Assuming the stent is approved, how should interventionalists put it into practice? he asked.

Dr. Price replied that, first, it’s important to step back and ask if percutaneous coronary intervention of a particular lesion in a very small coronary artery is clinically indicated. The stent itself is readily manipulatable. It is a thin-strut device constructed of a single strand of a cobalt alloy with enhanced radiopacity.

Investigators in the trial used the standard approach to dual antiplatelet therapy – at least 6 months, with 12 months preferable.
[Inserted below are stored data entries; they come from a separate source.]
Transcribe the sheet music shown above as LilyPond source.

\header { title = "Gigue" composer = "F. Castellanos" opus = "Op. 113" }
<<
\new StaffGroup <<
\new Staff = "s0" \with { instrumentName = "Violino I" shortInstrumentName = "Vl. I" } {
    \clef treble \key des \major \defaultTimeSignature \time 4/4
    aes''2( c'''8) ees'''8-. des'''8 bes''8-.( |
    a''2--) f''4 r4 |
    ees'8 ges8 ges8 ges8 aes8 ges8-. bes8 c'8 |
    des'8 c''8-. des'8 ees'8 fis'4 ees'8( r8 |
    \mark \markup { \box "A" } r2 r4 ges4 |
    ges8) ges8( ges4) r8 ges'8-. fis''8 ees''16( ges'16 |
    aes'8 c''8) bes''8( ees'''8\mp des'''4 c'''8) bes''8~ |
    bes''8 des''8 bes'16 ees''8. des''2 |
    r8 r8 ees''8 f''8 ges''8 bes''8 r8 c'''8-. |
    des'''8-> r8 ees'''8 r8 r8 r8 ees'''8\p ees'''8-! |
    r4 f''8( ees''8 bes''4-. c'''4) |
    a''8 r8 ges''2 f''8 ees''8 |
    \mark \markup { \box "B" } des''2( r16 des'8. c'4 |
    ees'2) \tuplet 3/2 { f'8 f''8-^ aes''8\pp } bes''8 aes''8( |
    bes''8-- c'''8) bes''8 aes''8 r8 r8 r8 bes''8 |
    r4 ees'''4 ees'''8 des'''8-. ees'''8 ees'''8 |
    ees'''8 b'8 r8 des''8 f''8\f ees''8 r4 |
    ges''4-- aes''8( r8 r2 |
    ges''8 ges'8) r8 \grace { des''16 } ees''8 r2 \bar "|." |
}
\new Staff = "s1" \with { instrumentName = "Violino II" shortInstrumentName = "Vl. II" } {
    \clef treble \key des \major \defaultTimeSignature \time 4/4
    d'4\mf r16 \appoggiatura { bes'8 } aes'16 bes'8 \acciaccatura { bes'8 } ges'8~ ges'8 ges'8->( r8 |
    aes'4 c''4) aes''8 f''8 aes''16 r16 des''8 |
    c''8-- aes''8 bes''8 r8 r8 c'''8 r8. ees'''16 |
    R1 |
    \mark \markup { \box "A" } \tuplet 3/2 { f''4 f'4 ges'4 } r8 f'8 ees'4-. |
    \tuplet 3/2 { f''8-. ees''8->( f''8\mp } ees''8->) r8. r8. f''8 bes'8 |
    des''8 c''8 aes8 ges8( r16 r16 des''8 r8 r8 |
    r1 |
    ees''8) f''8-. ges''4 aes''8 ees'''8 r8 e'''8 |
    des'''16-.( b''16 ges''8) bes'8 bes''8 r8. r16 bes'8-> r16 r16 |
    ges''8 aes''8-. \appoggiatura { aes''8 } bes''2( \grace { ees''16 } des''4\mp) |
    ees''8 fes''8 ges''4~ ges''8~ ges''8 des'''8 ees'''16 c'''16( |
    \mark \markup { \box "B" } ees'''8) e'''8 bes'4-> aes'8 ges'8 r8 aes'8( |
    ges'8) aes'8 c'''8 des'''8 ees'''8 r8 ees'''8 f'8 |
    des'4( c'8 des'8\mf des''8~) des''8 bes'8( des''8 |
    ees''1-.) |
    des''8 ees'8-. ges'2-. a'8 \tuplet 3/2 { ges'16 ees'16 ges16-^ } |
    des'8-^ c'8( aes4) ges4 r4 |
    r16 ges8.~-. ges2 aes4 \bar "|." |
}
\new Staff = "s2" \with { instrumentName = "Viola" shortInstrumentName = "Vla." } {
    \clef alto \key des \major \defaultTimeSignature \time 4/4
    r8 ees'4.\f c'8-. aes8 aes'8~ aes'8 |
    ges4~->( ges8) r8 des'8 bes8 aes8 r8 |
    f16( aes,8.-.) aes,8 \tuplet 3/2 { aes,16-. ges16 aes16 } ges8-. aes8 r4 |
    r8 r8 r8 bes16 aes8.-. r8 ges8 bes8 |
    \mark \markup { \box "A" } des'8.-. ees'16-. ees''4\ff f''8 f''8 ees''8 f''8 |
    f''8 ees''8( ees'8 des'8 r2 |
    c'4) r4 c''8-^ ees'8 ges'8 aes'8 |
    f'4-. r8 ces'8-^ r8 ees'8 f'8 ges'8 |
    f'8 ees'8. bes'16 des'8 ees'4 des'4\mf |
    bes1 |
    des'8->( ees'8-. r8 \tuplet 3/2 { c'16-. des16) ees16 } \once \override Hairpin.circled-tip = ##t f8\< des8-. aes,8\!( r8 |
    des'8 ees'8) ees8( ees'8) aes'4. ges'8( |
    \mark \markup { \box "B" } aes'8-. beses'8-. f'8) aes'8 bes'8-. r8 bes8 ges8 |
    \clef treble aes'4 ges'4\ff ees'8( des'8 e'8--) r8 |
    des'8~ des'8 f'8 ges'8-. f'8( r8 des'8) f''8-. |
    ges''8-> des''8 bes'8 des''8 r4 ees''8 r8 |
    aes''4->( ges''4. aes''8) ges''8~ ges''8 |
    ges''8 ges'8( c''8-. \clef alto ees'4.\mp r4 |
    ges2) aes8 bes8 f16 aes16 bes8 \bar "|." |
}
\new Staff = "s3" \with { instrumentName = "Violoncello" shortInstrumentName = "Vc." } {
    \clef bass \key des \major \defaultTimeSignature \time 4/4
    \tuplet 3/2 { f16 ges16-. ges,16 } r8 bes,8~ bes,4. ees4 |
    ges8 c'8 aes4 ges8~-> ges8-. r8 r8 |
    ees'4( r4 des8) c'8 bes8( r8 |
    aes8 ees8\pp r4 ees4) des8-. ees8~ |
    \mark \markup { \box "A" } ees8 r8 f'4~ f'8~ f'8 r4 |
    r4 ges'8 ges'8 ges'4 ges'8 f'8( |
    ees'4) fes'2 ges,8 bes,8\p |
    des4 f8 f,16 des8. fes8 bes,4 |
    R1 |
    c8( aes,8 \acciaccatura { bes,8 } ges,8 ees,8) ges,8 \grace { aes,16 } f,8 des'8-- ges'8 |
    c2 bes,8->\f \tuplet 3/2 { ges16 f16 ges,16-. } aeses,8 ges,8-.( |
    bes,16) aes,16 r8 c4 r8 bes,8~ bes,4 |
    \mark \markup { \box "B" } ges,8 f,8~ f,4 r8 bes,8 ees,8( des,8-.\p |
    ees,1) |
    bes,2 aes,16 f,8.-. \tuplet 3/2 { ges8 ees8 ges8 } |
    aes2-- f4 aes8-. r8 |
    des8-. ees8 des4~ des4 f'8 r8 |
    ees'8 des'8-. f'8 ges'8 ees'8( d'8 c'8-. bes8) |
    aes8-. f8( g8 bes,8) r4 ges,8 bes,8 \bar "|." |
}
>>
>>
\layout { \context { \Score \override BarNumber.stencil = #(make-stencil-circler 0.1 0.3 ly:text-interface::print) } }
The 20% in-segment binary restenosis rate at 13 months provides a clear message for interventionalists, he continued. “What this tells me is that, while this is a very good stent, we can’t forget to treat the patient aggressively with medical therapy to stop the progression of prediabetes, diabetes, and small vessel disease in addition to treating obstructive lesions with a small stent.”

Asked if the lack of headroom in these extra-small arteries warrants liberal use of intraprocedural imaging to make sure the stent is perfectly apposed, Dr. Price replied that he doesn’t think so. He noted that intravascular ultrasound and optical coherence tomography were seldom used in the trial, yet the results were reassuringly excellent.

The study results were published simultaneously with Dr. Price’s presentation (JACC Cardiovasc Interv. 2017 May 17. doi: 10.1016/j.jcin.2017.05.004). The trial was sponsored by Medtronic. Dr. Price reported serving as a consultant and paid speaker on behalf of that company, as well as AstraZeneca, Boston Scientific, St. Jude Medical, and The Medicines Company.